| Passage for review |
Just weeks after Apple unveiled new iPads with Apple Pencil support (see “Apple Quietly Releases New iPad mini and iPad Air” 18 March 2019), the company has issued updates to its iWork app suite, with changes largely aimed at iOS users.

A little history… back in 2013, when Apple completely revamped the iWork apps, bringing true cross-device document compatibility between the Mac and iOS versions of the apps, many users were horrified by how many iWork features Apple abandoned in the process (see “New Free iLife and iWork Apps Share across Devices and Platforms,” 22 October 2013 and “Why iWork Had to Change (and What That Has to Do with Aperture),” 9 July 2014). Although most of those features reappeared slowly over the years, they did so usually first—and often only—on the Mac: the iOS iWork apps would preserve any content created with those features on the Mac, but those apps might not be able to create or edit the same sort of content on their own. However, in the last year or so, Apple has been striving to make the iOS apps more capable of content creation.

The current round of iWork updates continues that trend, although the Mac and iCloud browser-based apps did get some attention as well.

What’s New with All the iWork Apps

iCloud looms large in the iWork story, and the latest updates expand upon the story. Both the Mac and iOS iWork apps can now:

  • Save custom shapes that are shared via iCloud
  • Create and share via iCloud document templates or, in the case of Keynote, presentation themes
  • Edit grouped objects while collaborating via iCloud
  • Create image placeholders (formerly a Mac-only feature)

| Provided records |
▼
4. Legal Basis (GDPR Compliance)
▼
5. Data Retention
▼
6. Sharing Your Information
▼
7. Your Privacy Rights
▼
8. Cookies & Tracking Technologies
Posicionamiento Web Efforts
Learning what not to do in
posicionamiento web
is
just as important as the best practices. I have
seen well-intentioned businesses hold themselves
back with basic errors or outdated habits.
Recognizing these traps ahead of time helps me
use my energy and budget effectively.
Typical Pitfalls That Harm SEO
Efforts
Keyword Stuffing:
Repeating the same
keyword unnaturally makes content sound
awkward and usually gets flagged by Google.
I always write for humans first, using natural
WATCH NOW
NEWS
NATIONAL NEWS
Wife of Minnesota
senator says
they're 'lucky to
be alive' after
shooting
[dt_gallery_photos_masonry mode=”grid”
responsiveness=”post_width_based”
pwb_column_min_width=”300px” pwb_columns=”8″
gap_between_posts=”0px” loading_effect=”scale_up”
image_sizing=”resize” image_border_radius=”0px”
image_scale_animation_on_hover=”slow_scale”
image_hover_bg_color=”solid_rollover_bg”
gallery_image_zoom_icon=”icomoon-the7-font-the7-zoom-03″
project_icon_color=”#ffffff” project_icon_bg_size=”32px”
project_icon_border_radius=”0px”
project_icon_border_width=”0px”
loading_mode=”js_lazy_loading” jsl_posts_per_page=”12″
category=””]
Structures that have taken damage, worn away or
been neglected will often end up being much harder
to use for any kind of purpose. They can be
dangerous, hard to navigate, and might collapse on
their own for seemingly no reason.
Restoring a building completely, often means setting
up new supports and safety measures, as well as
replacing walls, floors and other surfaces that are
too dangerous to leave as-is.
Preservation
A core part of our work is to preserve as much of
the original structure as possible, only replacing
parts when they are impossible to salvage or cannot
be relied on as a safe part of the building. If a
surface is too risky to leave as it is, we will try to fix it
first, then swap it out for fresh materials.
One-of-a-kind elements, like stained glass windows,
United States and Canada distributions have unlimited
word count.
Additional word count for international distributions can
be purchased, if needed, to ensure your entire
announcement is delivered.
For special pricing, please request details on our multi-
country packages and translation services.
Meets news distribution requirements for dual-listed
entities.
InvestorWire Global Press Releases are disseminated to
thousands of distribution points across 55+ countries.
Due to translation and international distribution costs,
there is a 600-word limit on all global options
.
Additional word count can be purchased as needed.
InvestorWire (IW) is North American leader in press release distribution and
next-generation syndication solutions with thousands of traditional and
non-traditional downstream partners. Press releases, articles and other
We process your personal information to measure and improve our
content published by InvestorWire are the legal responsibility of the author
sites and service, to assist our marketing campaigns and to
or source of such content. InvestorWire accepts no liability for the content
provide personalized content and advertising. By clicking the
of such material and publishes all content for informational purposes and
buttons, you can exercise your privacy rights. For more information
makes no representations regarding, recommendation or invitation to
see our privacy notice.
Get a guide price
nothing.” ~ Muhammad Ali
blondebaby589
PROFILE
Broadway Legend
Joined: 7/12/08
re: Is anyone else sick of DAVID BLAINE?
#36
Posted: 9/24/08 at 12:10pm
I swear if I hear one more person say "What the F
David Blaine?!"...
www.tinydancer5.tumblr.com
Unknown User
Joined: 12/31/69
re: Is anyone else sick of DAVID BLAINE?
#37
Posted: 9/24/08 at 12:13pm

| Exercise tasks |
a. Which features does the iWork update article list as things both the Mac and iOS iWork apps can now do?
b. Which lines of the rows contain the word "needed"? Return every one of them in full.

| Solutions by task |
a.
- Save custom shapes that are shared via iCloud
- Create and share via iCloud document templates or, in the case of Keynote, presentation themes
- Edit grouped objects while collaborating via iCloud
- Create image placeholders (formerly a Mac-only feature)

b.
be purchased, if needed, to ensure your entire
Additional word count can be purchased as needed.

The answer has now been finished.